The monitoring is OK, I believe: status.ros.org:
Partial System Outage
but all the monitoring won’t help if there are no humans around (ie: awake) to react to alerts.
Edit: does anyone know why the graphs have disappeared from status.ros.org
?
When posting, I think its better form to be less aggressive and try to understand what’s happened and if it bothers you, be part of the solution.
I understand your frustration, but its not productive in this case unless your volunteering to help maintain this infrastructure.
Edit: As an example strategy, in complicated topics I try to take the viewpoint that its “us against the problem” and not “you versus me”.
I’m sorry that this happened and caused you some problems. The reality of the situation is that ROS Answers is a bit long in the tooth and could use some love and attention. We don’t have a full time development or ops team working on it at all times (like say some other, larger, Q&A sites). If the server goes down someone needs to actually ssh into the server and restart the service.

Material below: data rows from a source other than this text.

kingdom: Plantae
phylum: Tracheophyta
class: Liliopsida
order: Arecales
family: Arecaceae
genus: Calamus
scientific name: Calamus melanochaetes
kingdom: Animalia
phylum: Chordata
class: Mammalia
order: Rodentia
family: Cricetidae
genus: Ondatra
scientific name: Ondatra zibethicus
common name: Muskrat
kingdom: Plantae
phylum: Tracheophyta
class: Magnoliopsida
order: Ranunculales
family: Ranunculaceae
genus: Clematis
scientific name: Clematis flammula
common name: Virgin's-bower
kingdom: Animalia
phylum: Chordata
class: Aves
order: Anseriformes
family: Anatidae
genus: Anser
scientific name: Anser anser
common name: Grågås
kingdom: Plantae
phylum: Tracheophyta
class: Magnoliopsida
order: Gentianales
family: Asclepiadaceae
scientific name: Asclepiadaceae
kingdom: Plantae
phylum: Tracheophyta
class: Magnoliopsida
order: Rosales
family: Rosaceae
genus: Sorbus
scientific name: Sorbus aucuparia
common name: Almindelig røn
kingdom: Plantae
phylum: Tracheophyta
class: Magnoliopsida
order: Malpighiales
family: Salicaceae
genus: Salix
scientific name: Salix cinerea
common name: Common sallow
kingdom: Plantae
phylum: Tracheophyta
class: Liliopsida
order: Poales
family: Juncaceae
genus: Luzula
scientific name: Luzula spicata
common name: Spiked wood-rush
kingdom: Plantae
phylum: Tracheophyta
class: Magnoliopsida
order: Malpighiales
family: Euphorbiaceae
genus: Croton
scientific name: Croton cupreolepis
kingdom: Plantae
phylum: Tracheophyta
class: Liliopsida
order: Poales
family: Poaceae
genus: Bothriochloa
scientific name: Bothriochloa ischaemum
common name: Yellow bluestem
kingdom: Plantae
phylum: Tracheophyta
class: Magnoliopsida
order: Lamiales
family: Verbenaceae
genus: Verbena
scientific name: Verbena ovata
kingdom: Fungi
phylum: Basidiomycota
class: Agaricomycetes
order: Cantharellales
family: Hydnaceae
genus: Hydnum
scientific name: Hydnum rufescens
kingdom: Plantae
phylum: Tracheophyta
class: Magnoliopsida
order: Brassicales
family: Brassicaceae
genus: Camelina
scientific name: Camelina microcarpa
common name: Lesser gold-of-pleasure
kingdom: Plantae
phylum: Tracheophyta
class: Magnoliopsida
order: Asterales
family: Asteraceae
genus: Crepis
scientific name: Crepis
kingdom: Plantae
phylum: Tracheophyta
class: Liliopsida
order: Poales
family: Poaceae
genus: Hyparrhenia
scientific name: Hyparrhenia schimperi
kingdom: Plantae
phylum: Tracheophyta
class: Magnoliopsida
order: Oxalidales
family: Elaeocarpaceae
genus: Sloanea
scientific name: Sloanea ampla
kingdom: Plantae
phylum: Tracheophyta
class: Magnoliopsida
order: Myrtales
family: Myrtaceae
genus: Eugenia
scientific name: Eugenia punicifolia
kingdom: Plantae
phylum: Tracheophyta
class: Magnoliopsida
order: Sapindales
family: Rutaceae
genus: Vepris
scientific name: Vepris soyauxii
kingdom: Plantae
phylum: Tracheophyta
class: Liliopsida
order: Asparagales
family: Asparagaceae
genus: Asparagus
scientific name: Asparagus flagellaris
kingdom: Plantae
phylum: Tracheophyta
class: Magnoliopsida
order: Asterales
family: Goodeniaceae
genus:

The ROS answers server is maintained by a group of people who aren’t formally “on-call”. We do have a monitoring service attached to ROS answers but it isn’t like anyone has a “pager” that goes off in the middle of the night if something goes wrong. This particular outage happened on the evening over the weekend for most of the admins. The server came back up approximately when an admin looked at their e-mail on Sunday morning.
Would distributing that “reset the server” duty across a couple of time-zones help?
I’d be willing to push the button if needed during regular business hours here in Europe.
Count me in as well to be in the pool of ssh reseters
Or simply since you already monitor ROS answer outages, let a script restart the service. No human interaction needed.
I can do the Asia time zone if needed.